The angel said - this is going to happen and how do you feel about that? And Mary said YES. In spite of a culture of shame. In spite of her fears. And her answer changed the world.
I guess it felt like that for me.
I have this son. He's six years old.
I could have said no. I could have run away screaming. I could have terminated the pregnancy. But he is the JOY of my LIFE!
I know that my unwanted pregnancy was an easy one.
I have an amazing husband who supports me in everything and who was there for me through the whole ordeal.
Lots of unwanted pregnancies happen under very different circumstances than mine. Lots of women are alone. We make these choices and then we end up in a place we never thought we'd be. Not every guy is like Joseph. Some are, sure - but some aren't.
This isn't supposed to be some anti-abortion post. I guess it is one. But I don't want to add more shame to anyone's plate. We've all got enough of that. For me this is a post about hope.
About looking at a situation and trying to see that even if we can't imagine the good, there CAN be good. That pregnancy is scary. And motherhood is intimidating. But a baby is... a miracle. A magic thing. When you thought all of the love was drained from your fragile heart - how it can swell at the sight of your child - this is a miracle.

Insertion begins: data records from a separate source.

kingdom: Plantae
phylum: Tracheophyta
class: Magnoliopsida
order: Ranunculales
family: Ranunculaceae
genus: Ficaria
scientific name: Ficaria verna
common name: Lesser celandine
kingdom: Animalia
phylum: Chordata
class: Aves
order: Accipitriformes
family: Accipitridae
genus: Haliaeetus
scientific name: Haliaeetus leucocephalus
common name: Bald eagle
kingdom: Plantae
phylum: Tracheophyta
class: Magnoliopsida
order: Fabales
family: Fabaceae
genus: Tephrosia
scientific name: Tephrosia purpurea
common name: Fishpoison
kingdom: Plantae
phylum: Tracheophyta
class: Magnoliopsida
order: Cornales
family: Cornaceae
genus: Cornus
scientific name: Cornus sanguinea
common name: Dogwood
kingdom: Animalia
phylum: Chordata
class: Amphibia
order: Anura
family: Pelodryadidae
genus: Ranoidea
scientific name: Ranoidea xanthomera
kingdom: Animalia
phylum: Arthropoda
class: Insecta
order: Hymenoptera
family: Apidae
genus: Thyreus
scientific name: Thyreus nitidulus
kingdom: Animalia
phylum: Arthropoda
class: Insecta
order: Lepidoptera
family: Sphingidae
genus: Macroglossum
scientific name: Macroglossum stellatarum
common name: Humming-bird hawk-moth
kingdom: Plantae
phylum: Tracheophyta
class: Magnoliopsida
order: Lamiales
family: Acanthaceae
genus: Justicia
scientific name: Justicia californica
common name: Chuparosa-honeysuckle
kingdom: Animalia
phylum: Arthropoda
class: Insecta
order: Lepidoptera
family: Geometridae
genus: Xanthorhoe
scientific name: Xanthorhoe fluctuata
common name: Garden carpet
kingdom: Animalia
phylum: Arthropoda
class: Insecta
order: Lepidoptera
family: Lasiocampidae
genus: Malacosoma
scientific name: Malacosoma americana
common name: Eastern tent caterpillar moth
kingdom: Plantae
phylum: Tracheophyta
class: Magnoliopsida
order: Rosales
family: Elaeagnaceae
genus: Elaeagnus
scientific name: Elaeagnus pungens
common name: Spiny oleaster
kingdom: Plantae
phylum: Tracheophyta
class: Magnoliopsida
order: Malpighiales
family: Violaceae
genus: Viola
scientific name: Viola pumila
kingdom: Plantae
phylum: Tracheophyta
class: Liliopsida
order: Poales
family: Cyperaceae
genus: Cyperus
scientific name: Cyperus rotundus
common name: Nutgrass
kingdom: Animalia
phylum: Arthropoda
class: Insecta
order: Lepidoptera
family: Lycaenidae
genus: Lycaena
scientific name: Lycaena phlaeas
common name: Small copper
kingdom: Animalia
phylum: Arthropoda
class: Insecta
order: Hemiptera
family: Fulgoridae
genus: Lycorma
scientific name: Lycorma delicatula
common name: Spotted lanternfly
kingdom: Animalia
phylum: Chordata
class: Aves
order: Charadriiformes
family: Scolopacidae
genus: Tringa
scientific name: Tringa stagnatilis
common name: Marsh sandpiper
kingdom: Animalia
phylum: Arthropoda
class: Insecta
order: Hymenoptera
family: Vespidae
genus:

To all you single moms out there - my hat is off to you. You are true heroes.
To all you guys out there who chose to stay when the going got tough - good on ya. You are a man of courage.
To all you women who are scared out of their minds right now and have no idea what you're doing or what you should do - and babies seem the farthest thing from happy you could imagine - think about that night I had with my little son and my violin, and know that so MUCH is possible.
My heart goes out to you all.
Love.
1 comment:
my favorite post yet. so true how God has designed it for new life to give us hope, if only we will let him.